# Source passage
● ● ●

Winter Park foreclosure attorney Eric Lanigan talks in a on the Lanigan and Lanigan YouTube channel, about three situations where deception by lending institutions can and do frequently occur in foreclosures.

Because a mortgage has changed hands many times homeowners are left to defend themselves not knowing that banks and lenders are making massive errors in their mortgages, charging excessive fees, penalties, late charges and fines among other financial costs.

However, because of the general belief by homeowners, that when you get a bill from a bank or lending institution holding your mortgage, you review it and you pay it. After all, you signed a legally binding document requiring monthly regular payments. You’re being honest and keeping up your end of the mortgage because by law you have to.

Who would believe that banks and lending institutions would be breaking the law and charging you incorrectly? Hard to believe, but it happens and it is the basis for the Robo-Signing debacle in which lenders rubber-stamped so many bad loans and then sold them many times over that no one could accurately track ownership, let alone whether the homeowner was paying the right fee, interest rate or entity. 

Deception is Occurring Because the Mortgage System is a Mess

There’s been much written over the last couple of years about chaotic situations and banks dealing with foreclosures and the records are a mess and they don’t know what they’re doing. And I’m going to give you three examples of some things that I think show that I think show that they DO know what they’re doing and what they’re doing is deceiving people.

Example No. 1: Intentionally Overcharging and Assessing Excessive Fees

The most recent thing that has occurred has been fairly widely reported in the press is a case out of Louisiana where a judge finally became so disgusted with Wells Fargo that she awarded over three million dollars in damages to one homeowner in what the judge called a continuing and unrepentant pattern of willful deception. In terms of penalties, interest and fees that the bank was charging and that they had continued to charge even after they had been caught and been exposed that they were improper.

In a related case the judge had ordered an audit of 400 random Wells Fargo mortgage accounts. And Wells Fargo fought tooth and nail to keep those records sealed. So no one’s officially seen them however it’s been reported in several different press outlets that in reality of those 400 audits virtually every single one of them contained significant errors.

● ● ●

# Extracted material

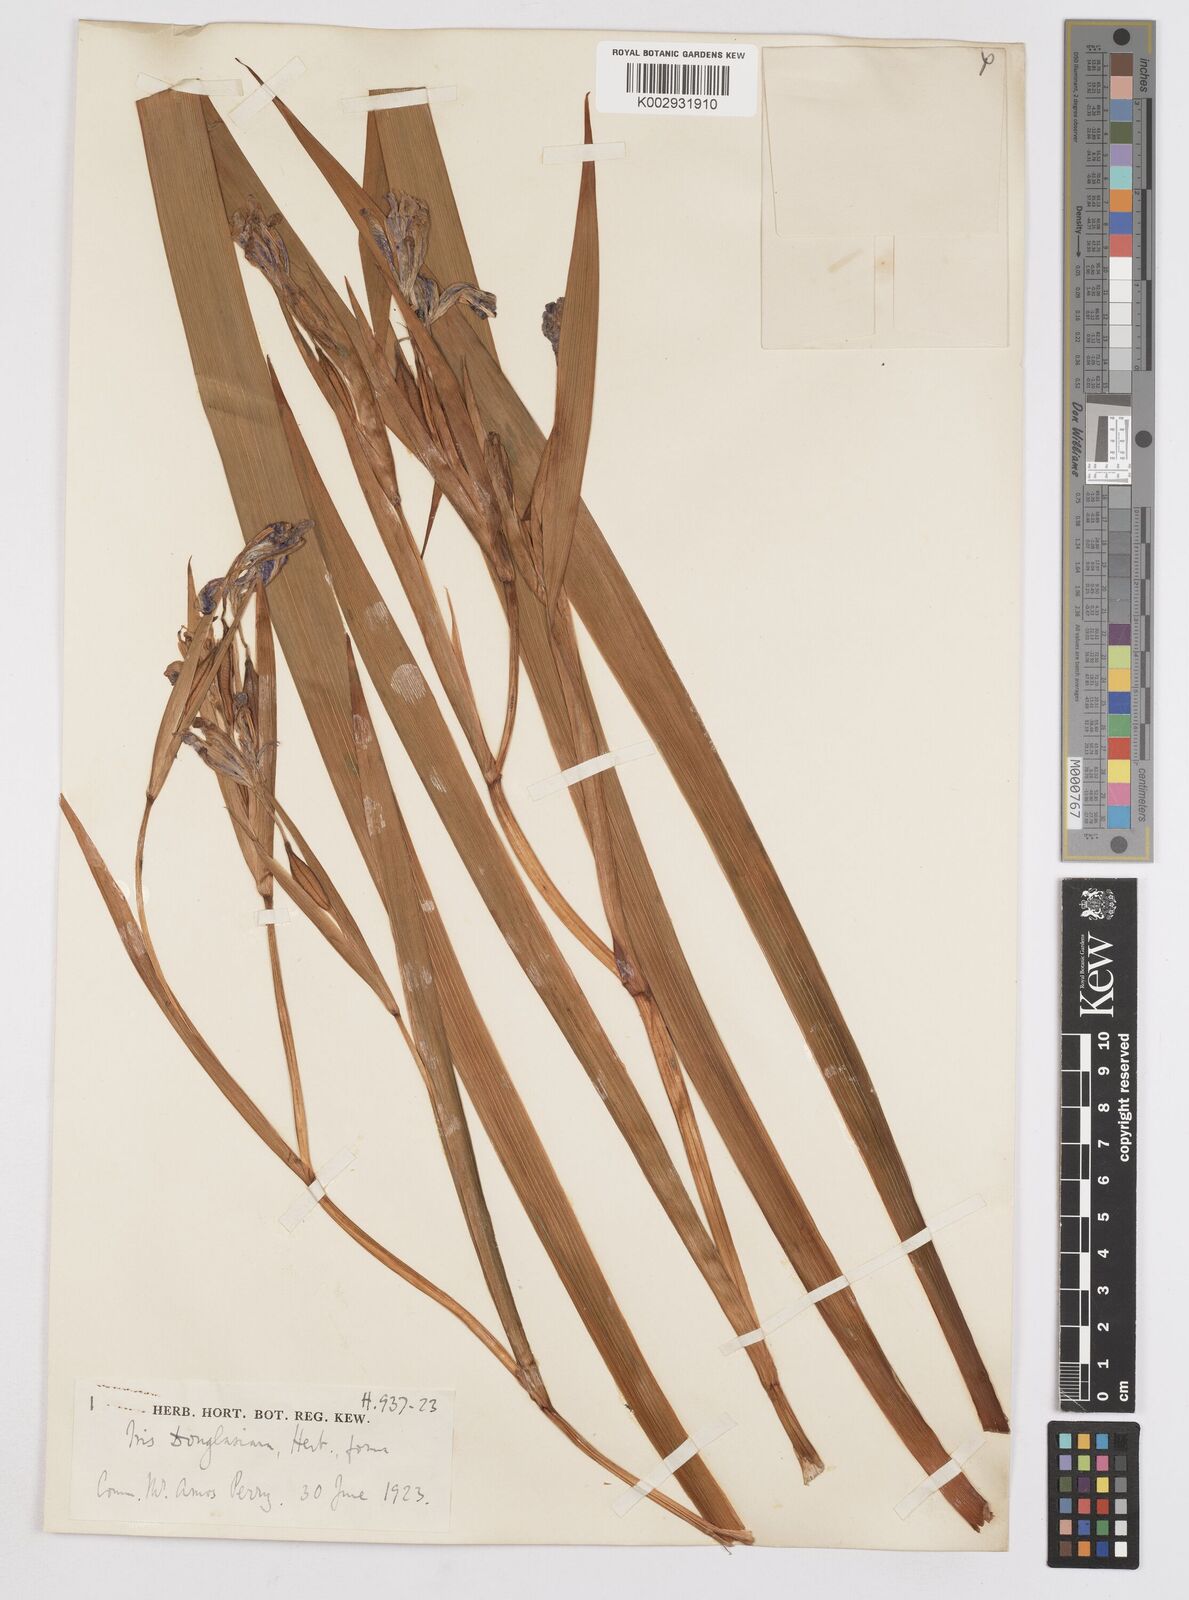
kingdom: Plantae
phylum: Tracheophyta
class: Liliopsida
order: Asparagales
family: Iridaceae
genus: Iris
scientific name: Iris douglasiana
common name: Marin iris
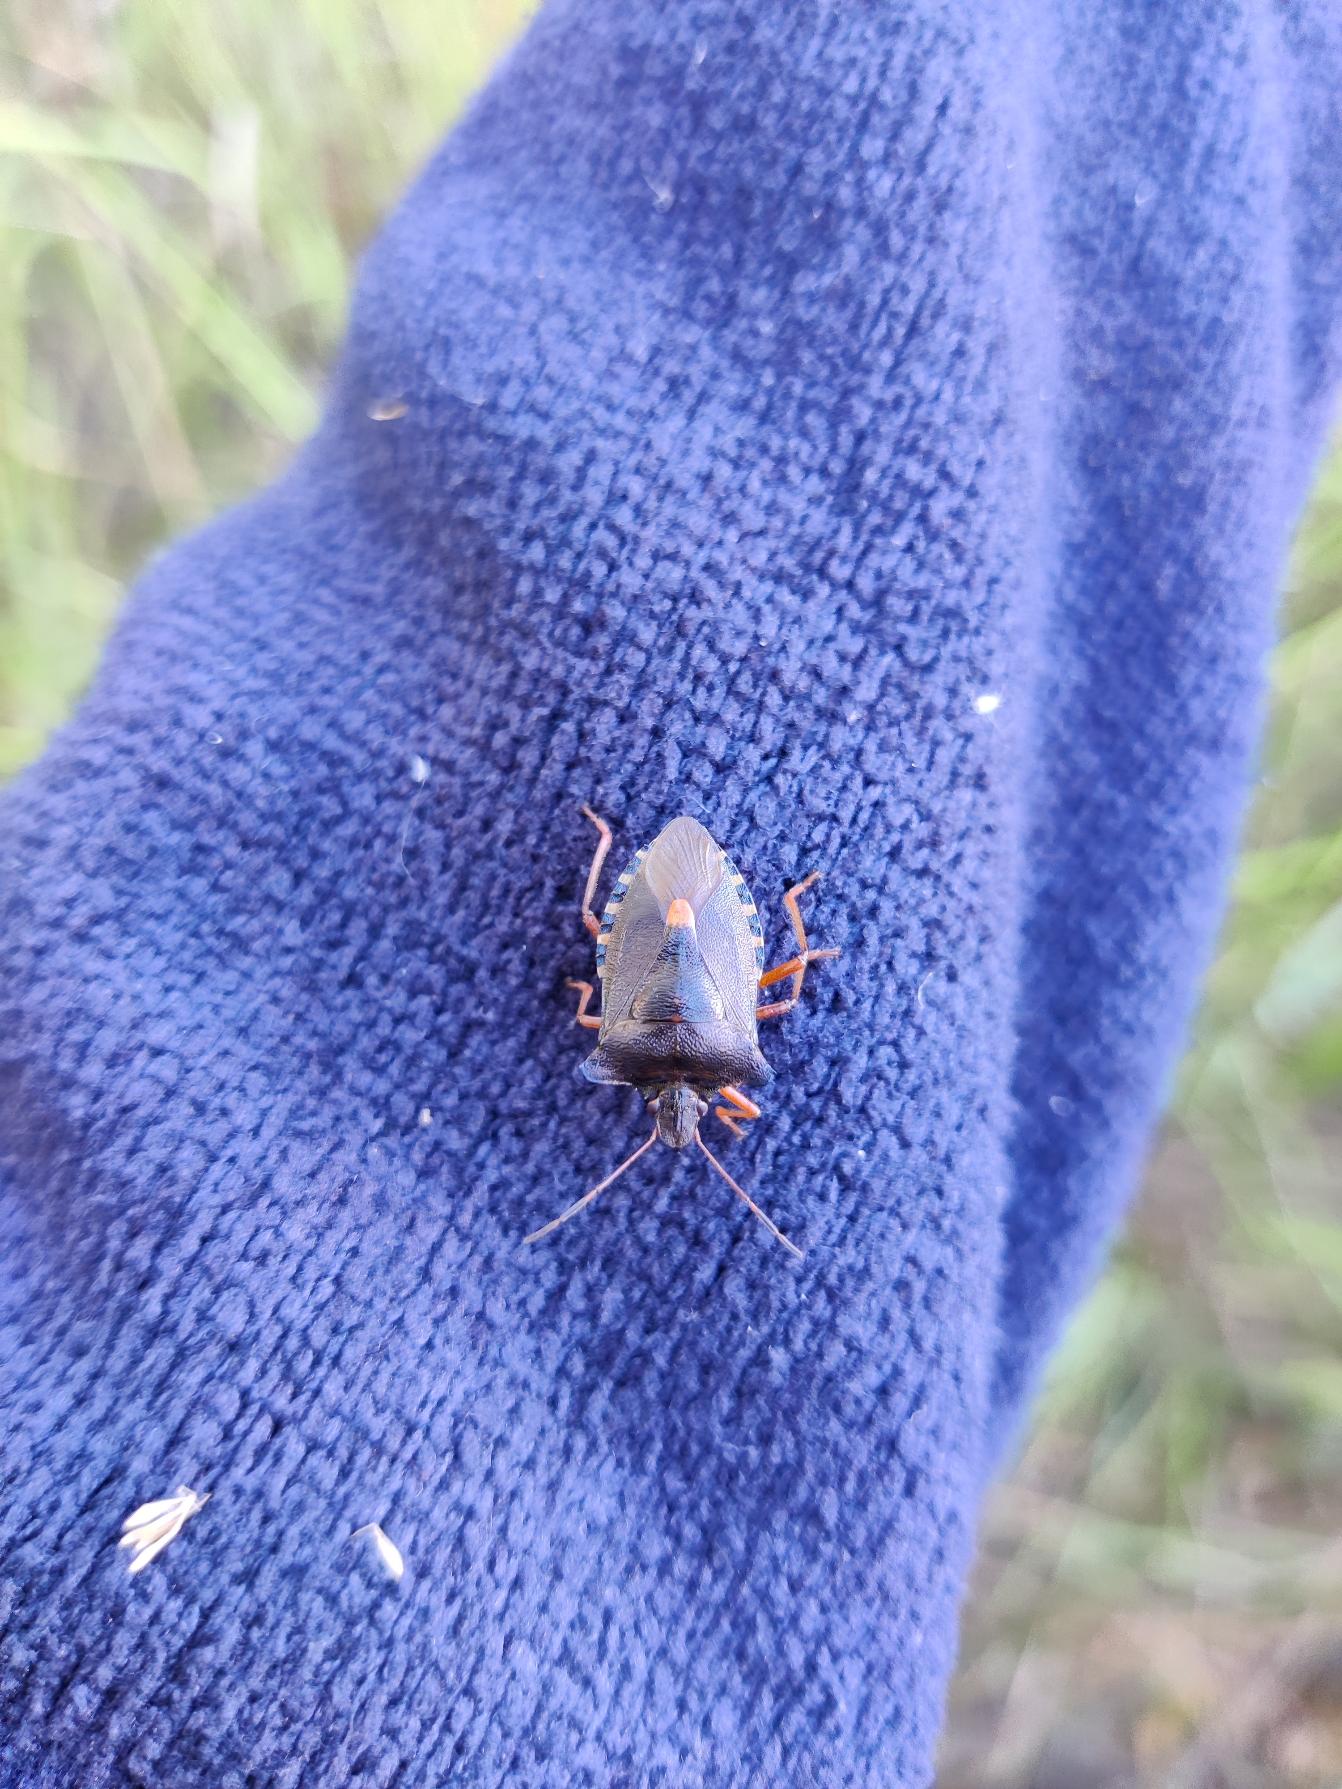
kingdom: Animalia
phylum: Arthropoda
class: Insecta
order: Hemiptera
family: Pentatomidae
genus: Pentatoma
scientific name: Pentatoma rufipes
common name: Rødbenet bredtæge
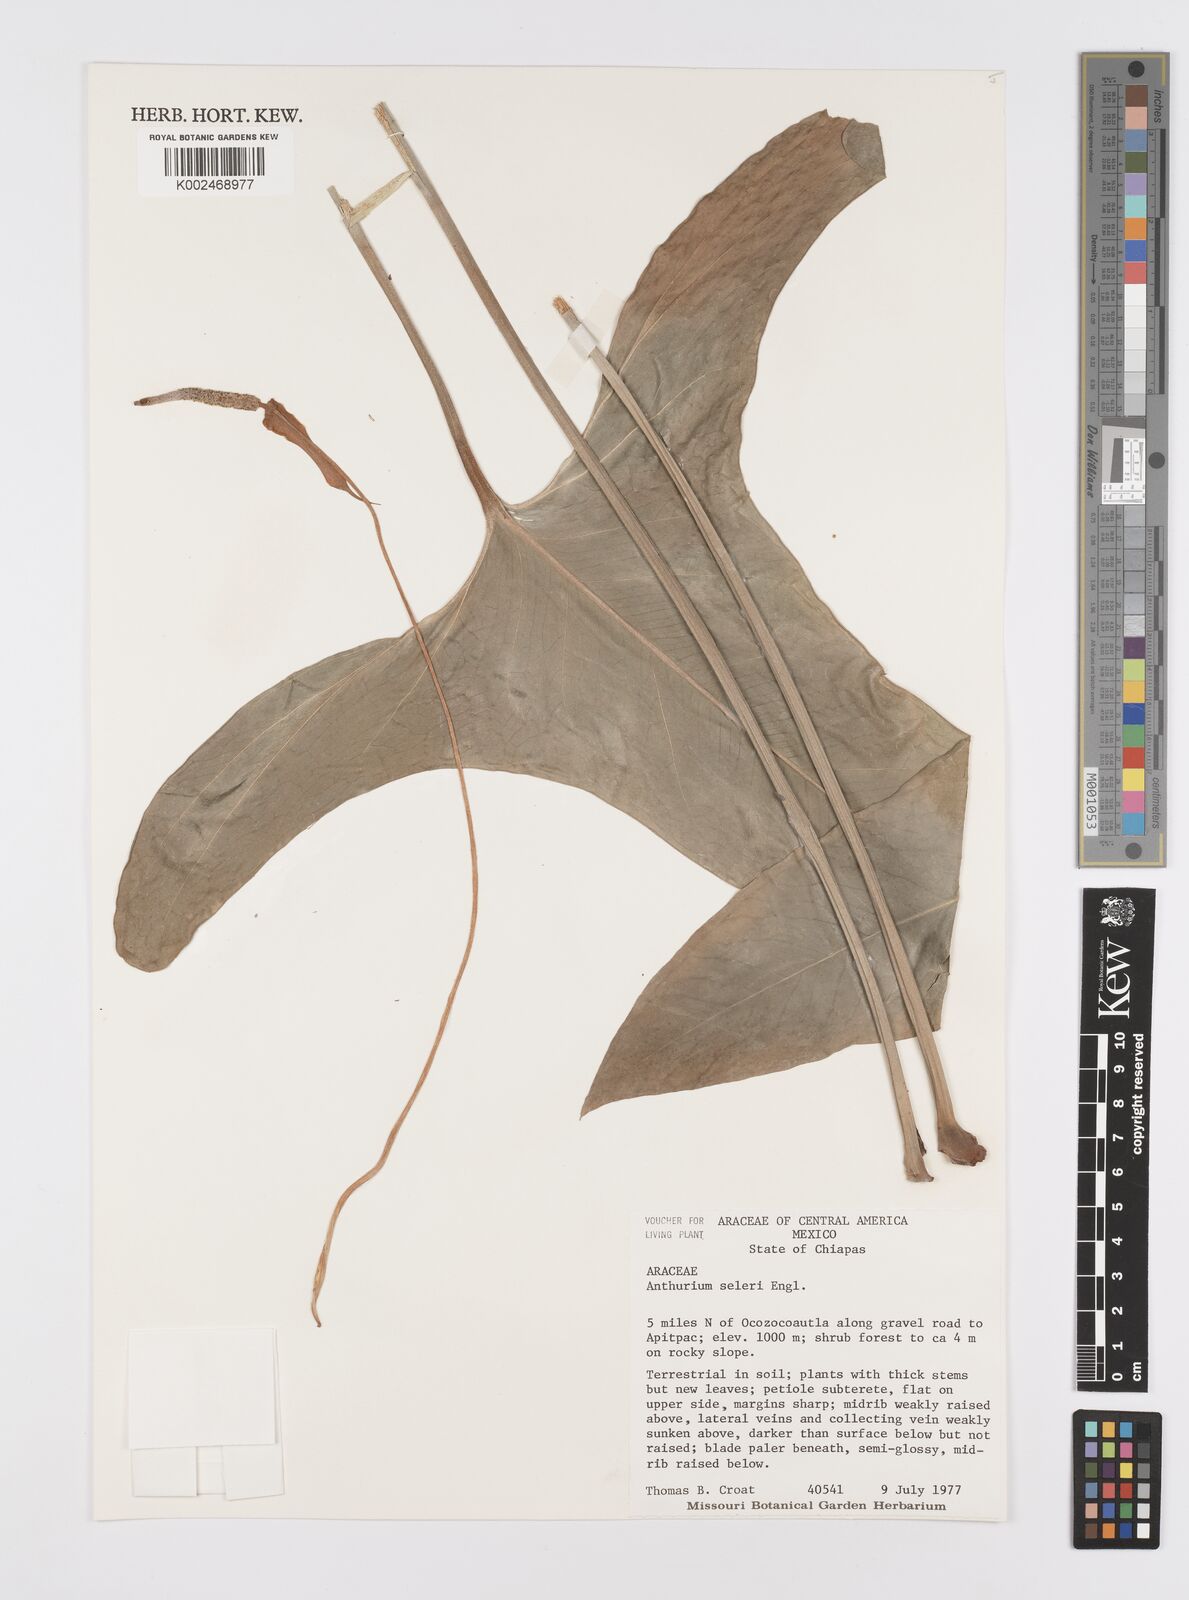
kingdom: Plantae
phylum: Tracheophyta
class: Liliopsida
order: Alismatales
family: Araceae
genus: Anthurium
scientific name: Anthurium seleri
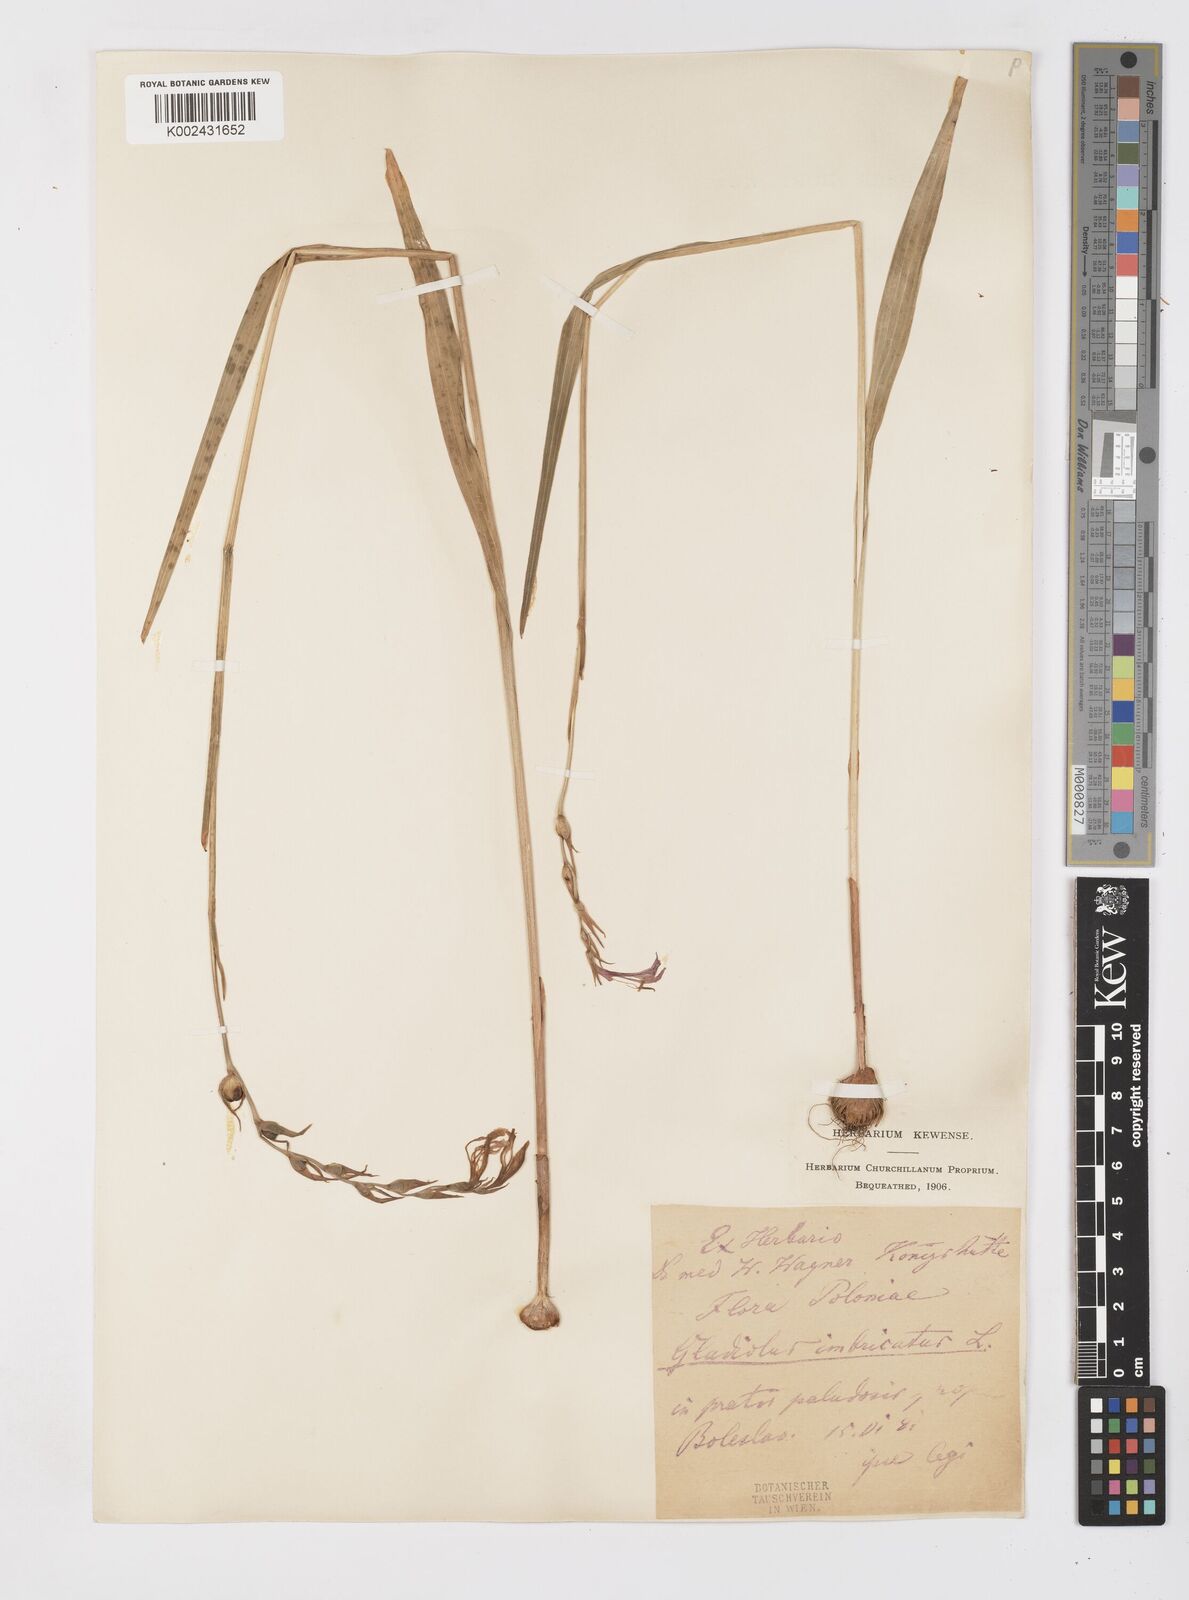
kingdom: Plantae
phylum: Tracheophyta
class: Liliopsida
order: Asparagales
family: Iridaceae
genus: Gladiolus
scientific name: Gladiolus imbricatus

● ● ●

# Given task A
In the foreclosure passage, the sentence beginning "Because a mortgage has changed hands" names several financial costs that banks and lenders charge homeowners. List each cost that this sentence names.
# Given task B
Proceed with the foreclosure passage, starting after its final sentence.

# Result A
excessive fees, penalties, late charges, fines

# Result B
Question Every Single Fee, Line Item, or Charge on Mortgage Statements

So when you get statements from any bank and the charges are confusing and they don’t make any sense and you can’t make anything out of them, don’t take the position that well it’s a big bank and they must be right and I must be wrong. Because it’s coming out more and more that not only are they wrong, they KNOW they’re wrong.

No. 2: Uncertainty in Court Pleadings as to Who Holds Your Note?

Another area that I see this deception is in actual court pleadings. And I’ll give you one very simple example. In Florida, one of the not only common but required allegations in the complaint for foreclosure is that the plaintiff, the party bringing the foreclosure action, is the owner and holder of the note. And it’s a standard paragraph that says that plaintiff is the owner and the holder of the note owed by the defendant.

I started to see complaints where they would say the plaintiff is entitled to bring an action to foreclose on the note and mortgage signed by the plaintiff,  or by the defendant. Now that would start to beg the question why are they changing the language in what is a standard Supreme Court-approved document. And the reason is that because they’re NOT the owner and the holder of the note. And the lawyer doesn’t want to come out and make an intentionally fraudulent statement in his pleading.

So he says, well, “we’re entitled to bring the action” which itself is not a statement of fact, it’s a legal conclusion. And he’s making the statement because he doesn’t want to allege that his client owns and holds the note because he knows the client doesn’t own and hold the note.

The problem is most people don’t even know or recognize the distinction between those two things and if nobody brings it up, then the foreclosure slides right on through and the fact that they weren’t even the owner and holder of the note just never even comes up.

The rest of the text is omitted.